WORKING DATA
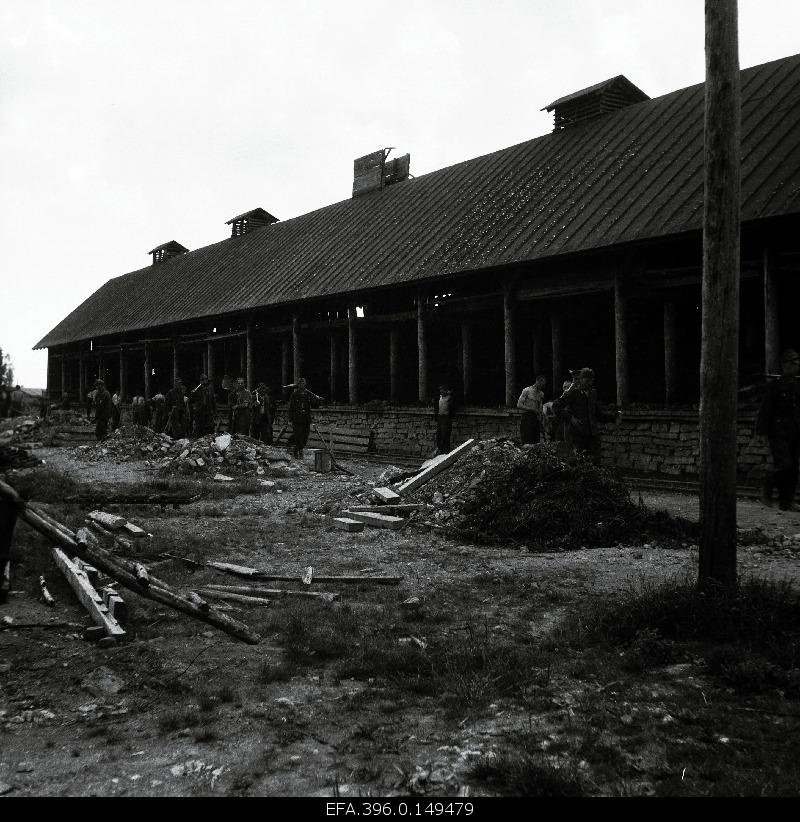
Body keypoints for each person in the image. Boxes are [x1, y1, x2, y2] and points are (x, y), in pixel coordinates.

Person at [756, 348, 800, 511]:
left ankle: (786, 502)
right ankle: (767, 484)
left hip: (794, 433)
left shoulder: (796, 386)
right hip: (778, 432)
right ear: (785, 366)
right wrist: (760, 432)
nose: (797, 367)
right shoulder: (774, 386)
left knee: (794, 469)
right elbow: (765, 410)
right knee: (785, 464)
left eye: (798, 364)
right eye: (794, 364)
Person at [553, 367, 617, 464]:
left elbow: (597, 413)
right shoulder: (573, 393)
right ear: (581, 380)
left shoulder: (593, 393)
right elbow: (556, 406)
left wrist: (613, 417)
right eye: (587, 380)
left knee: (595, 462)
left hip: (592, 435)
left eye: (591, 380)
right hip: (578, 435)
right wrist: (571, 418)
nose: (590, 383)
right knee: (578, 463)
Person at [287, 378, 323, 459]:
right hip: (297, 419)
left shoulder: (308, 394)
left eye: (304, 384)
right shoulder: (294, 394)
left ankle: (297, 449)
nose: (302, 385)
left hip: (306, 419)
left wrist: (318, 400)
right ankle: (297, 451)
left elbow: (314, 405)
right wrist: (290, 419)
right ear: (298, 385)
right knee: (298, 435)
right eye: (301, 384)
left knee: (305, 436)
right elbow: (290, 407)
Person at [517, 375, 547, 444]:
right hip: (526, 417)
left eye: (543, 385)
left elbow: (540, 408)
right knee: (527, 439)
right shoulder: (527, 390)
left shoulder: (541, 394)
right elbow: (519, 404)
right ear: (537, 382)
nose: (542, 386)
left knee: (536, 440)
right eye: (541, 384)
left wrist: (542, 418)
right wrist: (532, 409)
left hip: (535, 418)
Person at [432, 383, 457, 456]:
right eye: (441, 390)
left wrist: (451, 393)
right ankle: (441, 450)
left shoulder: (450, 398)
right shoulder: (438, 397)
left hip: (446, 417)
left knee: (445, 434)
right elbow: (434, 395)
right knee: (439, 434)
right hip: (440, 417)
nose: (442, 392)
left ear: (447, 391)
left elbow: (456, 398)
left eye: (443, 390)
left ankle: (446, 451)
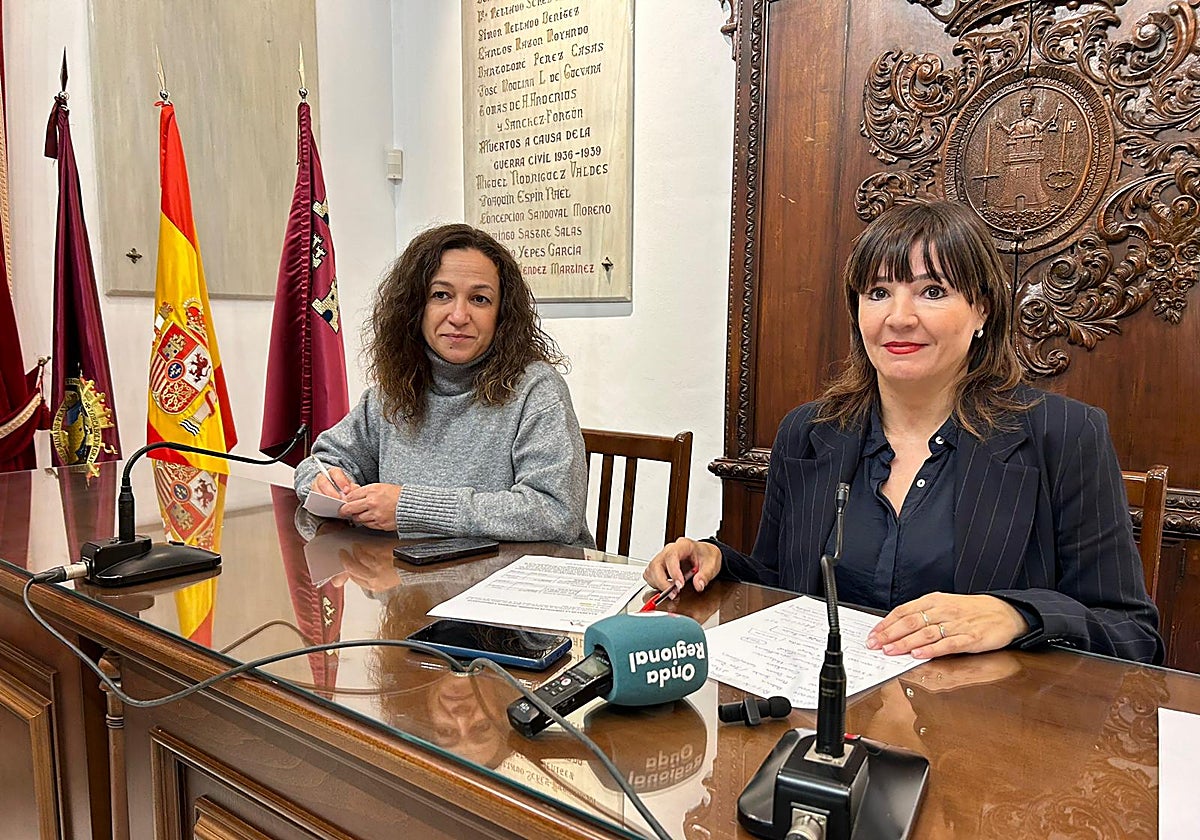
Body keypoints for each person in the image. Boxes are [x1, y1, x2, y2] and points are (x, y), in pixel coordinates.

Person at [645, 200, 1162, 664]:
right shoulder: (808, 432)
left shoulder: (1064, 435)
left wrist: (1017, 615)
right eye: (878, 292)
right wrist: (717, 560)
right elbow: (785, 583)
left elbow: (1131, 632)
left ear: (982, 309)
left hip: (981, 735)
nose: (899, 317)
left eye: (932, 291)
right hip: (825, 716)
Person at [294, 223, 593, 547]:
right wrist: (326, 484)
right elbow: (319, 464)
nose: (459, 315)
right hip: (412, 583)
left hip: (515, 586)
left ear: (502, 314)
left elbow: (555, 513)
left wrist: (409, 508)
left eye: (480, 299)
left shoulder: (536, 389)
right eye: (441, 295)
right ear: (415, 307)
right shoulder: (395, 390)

TASK DESCRIPTION
Return word for word the lines above from the line with "right eye: (794, 364)" to the line with "left knee: (595, 462)", including both and leaving out all others.

ANSWER FOR THE TASK
right eye: (794, 364)
Person at [553, 367, 617, 464]:
left elbow: (597, 413)
right shoulder: (573, 393)
right ear: (581, 380)
left shoulder: (593, 393)
right elbow: (556, 406)
left wrist: (613, 417)
right eye: (587, 380)
left knee: (595, 462)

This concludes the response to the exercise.